The steady stream of people showing up Monday morning for early voting in Killeen could portend that the five month delay in holding the city council recall election has neither dimmed peoples’ memories nor curbed their interest in this hot-button issue. The ballot, however, is bringing one surprise that seems another example of governmental self- protectionist tactics trumping any apparent obligation toward protecting taxpayer interests – the very issue that prompted the recall election!
Five Killeen city council members currently face recall . This election stems from action taken last spring when the council first voted to spend $750,000 buying out the employment contract of former City Manager Connie Green and then resisted providing a credible explanation to outraged taxpayers.
Motivated by the council’s lack of transparency and non-responsiveness to taxpayer concerns, Killeen resident Jonathan Okray initiated a petition drive to force a recall election. Okray worked with city officials to learn the rules and procedures associated with this effort. Based on Okray’s efforts, all seven council members initially faced recall, but one was defeated in a May re-election bid and another has since resigned leaving the fate of five remaining council members – at-large council members Larry Cole, Mayor Pro-Tem Scott Cosper and Billy Workman plus district members Kenny Wells and Juan Rivera – to be determined.
At the recall petition drive’s onset, Okray had to identify the number of petition signatures needed for each city council member and who would be eligible to sign each petition. Killeen’s seven member council comprises four district and three at-large members.
“When starting the petition effort, the city of Killeen first said that residents could only sign petitions for their district council member along with the three at-large members,” Okray said. “After we questioned the signature threshold, the city reversed their prior position and said that all residents were eligible to sign any or all petitions.”
Deeming residents eligible to sign petitions to recall any or all council members suggests an opportunity to vote for recalling any or all would follow. Instead, current ballots offer all voters the opportunity to recall the three at-large council members – Larry Cole, Mayor Pro-Tem Scott Cosper and Billy Workman – while the remaining two district council members facing recall – Kenny Wells and Juan Rivera – will only be voted on within their districts.
Continuity is important and lacking in this process. And whether by accident or design, this void could significantly alter the entire recall effort. Here’s how. Okray was told he needed 1,050 signatures per council member. This number was derived per city charter language which says a valid petition contains signatures of 51% of the total qualified electors in the last election of four council members.
With that, city officials used the 2,057 votes cast in the May 2009 city election as the basis for Okray’s 1,050 signature threshold. With this basis, the city created a reasonable expectation that use of citywide numbers positioned this as a citywide recall effort and further reasons that citizens would be eligible to vote for recall of any or all council members without consideration given to the district in which they reside.

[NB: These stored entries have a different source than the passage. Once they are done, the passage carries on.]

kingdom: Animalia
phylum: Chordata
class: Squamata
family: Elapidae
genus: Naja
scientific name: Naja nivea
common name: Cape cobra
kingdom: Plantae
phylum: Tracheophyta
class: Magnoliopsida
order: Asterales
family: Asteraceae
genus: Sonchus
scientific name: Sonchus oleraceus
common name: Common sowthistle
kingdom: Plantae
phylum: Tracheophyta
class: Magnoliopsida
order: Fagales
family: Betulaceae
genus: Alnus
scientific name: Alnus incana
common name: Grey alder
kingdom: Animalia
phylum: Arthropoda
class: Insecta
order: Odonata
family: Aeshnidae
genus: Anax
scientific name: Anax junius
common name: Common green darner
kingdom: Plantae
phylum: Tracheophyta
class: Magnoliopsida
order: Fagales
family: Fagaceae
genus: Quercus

If this is not the case – which based on the current ballot, it’s not – Okray characterizes the 1,050 threshold as “ambitious and astronomically inflated by the city, but achieved nonetheless.” Instead, Okray contends, signature thresholds proportional to the total votes cast per council member should have been used.
Again, it’s about consistency. If you use total votes cast as a basis for petition signatures to recall all council members, then all voters should be allowed to vote for all council members. If you use each members’ individual vote total, then voters should be allowed to vote for the at-large members and their respective district member.
What difference does this really make? These council members were elected in some cases with voting totals in the hundreds, not thousands. If the total votes cast for a district council member was 413, 51% equates to 211 valid signatures needed to recall that council member – quite a difference from 1,050.
The election ballot now precluding voters from weighing in on recalling all the council positions renders some voters’ petition signatures meaningless. It also positions district council members in potentially “safer” electoral environments than their at-large counterparts.
“This entire situation is a result of inconsistencies in the city charter,” Okray said. “A lack of continuity within the 2005 process which established the four council districts and three at-large positions is now working to the advantage of council members Wells and Rivera. This is not the first time the city has changed the rules along the way.”
A likely outcome of this election configuration is that the limited voting base will allow the two district members to avoid recall while all three at-large members will be ousted from office. This would leave four members intact, allow the council to maintain its quorum and “business as usual” would resume.
Killeen voters responded to the recall petitions out of frustration with city council members seemingly more attuned to their own agendas than to taxpayer interests. In a city with a history of resisting accountability to taxpayers, might this ballot issue be another cause for concern? It’s a fair question and one that will be answered soon enough as early voting continues ahead of the Nov. 8 election.